For the entries below, the result should be an exact transcription of the lines from the one with "Fig 2. The ploughing" up to and including the one with "TABLE 3 | Mean", and only those.

### Record excerpts
● ● ● ● ●

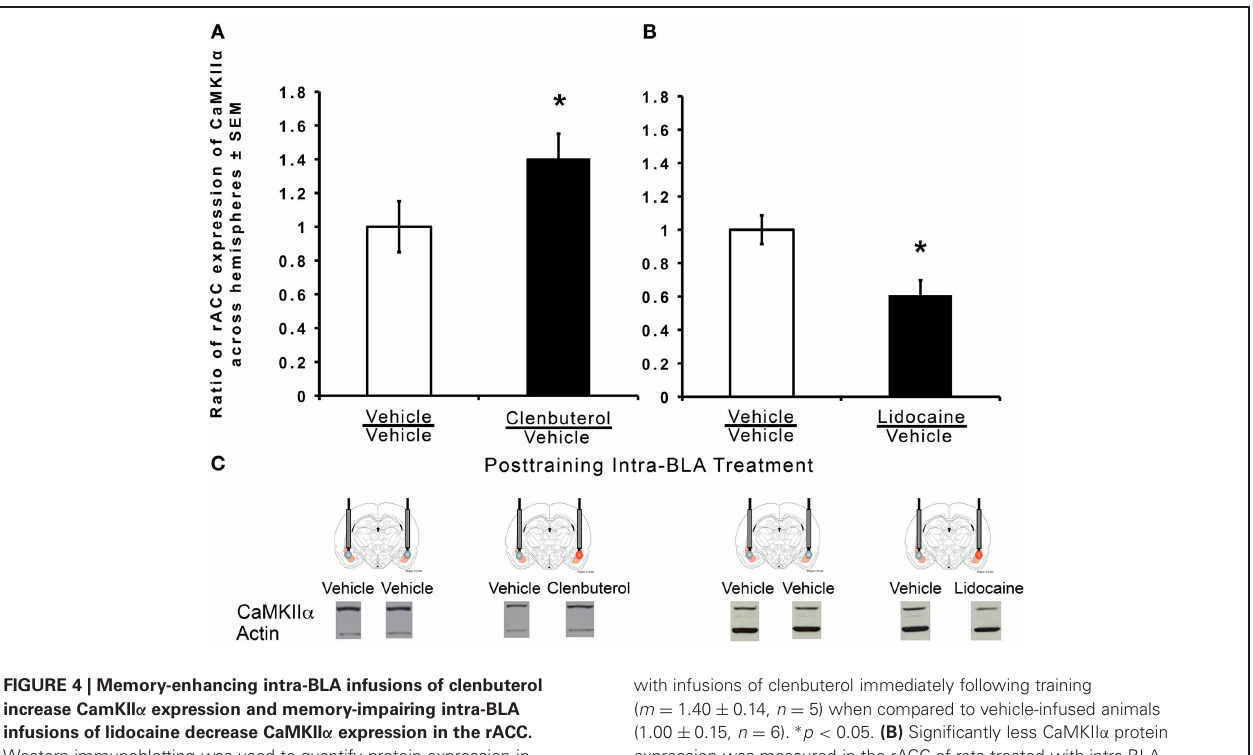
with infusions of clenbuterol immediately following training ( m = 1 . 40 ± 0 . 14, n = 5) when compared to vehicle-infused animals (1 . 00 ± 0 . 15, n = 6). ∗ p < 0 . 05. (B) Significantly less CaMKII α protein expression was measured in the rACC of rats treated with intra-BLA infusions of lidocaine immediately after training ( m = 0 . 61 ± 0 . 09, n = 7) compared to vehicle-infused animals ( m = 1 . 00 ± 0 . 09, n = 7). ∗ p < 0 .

● ● ● ● ●

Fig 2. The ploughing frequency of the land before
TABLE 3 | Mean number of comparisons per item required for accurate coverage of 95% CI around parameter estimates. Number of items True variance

● ● ● ● ●

### Solved problem
Fig 2. The ploughing frequency of the land before
TABLE 3 | Mean number of comparisons per item required for accurate coverage of 95% CI around parameter estimates. Number of items True variance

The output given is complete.